5. The bypass valve with liquid phase vibration damping function according to claim 1, characterized in that, The valve core (4) is provided with a sealing cone surface (13) at the bottom. In the default state, the sealing cone surface (13) abuts against the inner wall of the valve body (1). The outer contour of the sealing cone surface (13) is adapted to the inner wall contour of the valve body (1).
6. The bypass valve with liquid phase vibration damping function according to claim 5, characterized in that, The valve core (4) is a columnar body, and a number of evenly distributed partitions (8) are provided around the outer wall of the valve core (4); the partitions (8) are located between the valve core (4) and the inner wall of the valve body (1); the number of partitions (8) is greater than or equal to three.
7. The bypass valve with liquid phase vibration damping function according to claim 5, characterized in that, The spacer (8) is arranged adjacent to the sealing cone surface (13); the valve body (1) is provided with an annular step (14), and in the default state, the spacer (8) abuts against the annular step (14); the outer contour of the spacer (8) is adapted to the outer contour of the annular step (14).

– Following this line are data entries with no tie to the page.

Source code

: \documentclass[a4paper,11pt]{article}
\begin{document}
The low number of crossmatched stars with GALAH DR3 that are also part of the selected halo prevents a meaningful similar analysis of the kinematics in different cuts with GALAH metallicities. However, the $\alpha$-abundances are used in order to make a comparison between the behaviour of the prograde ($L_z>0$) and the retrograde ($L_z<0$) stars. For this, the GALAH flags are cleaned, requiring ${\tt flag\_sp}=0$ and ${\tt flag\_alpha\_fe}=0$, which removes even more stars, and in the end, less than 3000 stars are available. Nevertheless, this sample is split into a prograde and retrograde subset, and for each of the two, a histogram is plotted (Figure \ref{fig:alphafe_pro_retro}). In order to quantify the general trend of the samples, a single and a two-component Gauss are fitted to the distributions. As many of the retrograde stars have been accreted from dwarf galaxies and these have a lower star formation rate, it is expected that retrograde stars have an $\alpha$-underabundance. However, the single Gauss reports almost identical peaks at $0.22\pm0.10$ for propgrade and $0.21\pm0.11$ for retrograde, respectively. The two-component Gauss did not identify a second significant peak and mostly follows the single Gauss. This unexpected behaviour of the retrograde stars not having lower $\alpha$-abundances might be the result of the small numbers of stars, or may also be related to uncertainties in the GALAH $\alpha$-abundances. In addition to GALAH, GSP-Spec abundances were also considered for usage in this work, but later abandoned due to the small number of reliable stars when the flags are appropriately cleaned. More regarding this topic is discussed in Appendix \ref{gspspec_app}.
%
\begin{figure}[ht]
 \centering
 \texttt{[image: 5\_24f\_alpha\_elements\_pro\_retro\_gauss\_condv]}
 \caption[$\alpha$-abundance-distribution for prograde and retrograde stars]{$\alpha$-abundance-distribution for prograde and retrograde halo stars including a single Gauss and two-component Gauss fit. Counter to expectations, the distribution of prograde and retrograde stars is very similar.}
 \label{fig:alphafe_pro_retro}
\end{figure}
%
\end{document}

8. The bypass valve with liquid phase vibration damping function according to claim 1, characterized in that, The valve body (1) includes an upper valve body (15) and a lower valve body (16), and a plurality of screws (17) for fixing the upper valve body (15) and the lower valve body (16) are provided between them; a second sealing element (18) for sealing is also provided between the upper valve body (15) and the lower valve body (16).

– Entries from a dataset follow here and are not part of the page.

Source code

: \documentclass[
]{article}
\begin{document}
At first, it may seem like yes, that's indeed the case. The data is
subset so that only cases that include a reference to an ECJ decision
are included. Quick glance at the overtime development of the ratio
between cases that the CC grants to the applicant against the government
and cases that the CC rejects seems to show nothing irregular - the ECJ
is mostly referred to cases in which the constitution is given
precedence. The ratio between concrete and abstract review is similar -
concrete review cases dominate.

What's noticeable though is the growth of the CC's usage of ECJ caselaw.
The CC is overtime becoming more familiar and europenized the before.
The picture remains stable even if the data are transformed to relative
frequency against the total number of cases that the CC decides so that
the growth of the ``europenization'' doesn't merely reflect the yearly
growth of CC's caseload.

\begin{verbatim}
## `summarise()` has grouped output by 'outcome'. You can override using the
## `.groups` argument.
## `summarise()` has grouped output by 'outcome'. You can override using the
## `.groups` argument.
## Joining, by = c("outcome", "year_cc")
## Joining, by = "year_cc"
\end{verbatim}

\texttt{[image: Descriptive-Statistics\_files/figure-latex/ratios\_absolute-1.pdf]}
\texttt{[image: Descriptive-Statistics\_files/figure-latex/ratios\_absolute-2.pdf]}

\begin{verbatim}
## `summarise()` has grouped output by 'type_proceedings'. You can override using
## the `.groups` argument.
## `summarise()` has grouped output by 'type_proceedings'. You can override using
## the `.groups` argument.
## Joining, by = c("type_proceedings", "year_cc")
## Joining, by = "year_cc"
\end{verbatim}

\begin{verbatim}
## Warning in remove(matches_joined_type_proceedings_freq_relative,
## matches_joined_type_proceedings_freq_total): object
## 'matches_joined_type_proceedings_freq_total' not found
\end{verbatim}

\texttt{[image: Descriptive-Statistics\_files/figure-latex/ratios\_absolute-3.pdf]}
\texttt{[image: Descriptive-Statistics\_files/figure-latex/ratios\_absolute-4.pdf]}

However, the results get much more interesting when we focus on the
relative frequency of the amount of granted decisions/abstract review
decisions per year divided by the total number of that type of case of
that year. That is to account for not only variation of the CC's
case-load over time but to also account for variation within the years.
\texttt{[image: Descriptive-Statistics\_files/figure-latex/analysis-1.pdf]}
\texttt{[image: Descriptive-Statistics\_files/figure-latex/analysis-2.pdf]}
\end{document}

9. The bypass valve with liquid phase vibration damping function according to claim 1, characterized in that, The valve core (4) is made of hard material and is integrally molded from bakelite.
10. The bypass valve with liquid phase vibration damping function according to claim 1, characterized in that, The valve core (4) is made of hard material and is integrally formed of steel and plastic; an insert body (19) is embedded in the sealing surface of the valve core (4).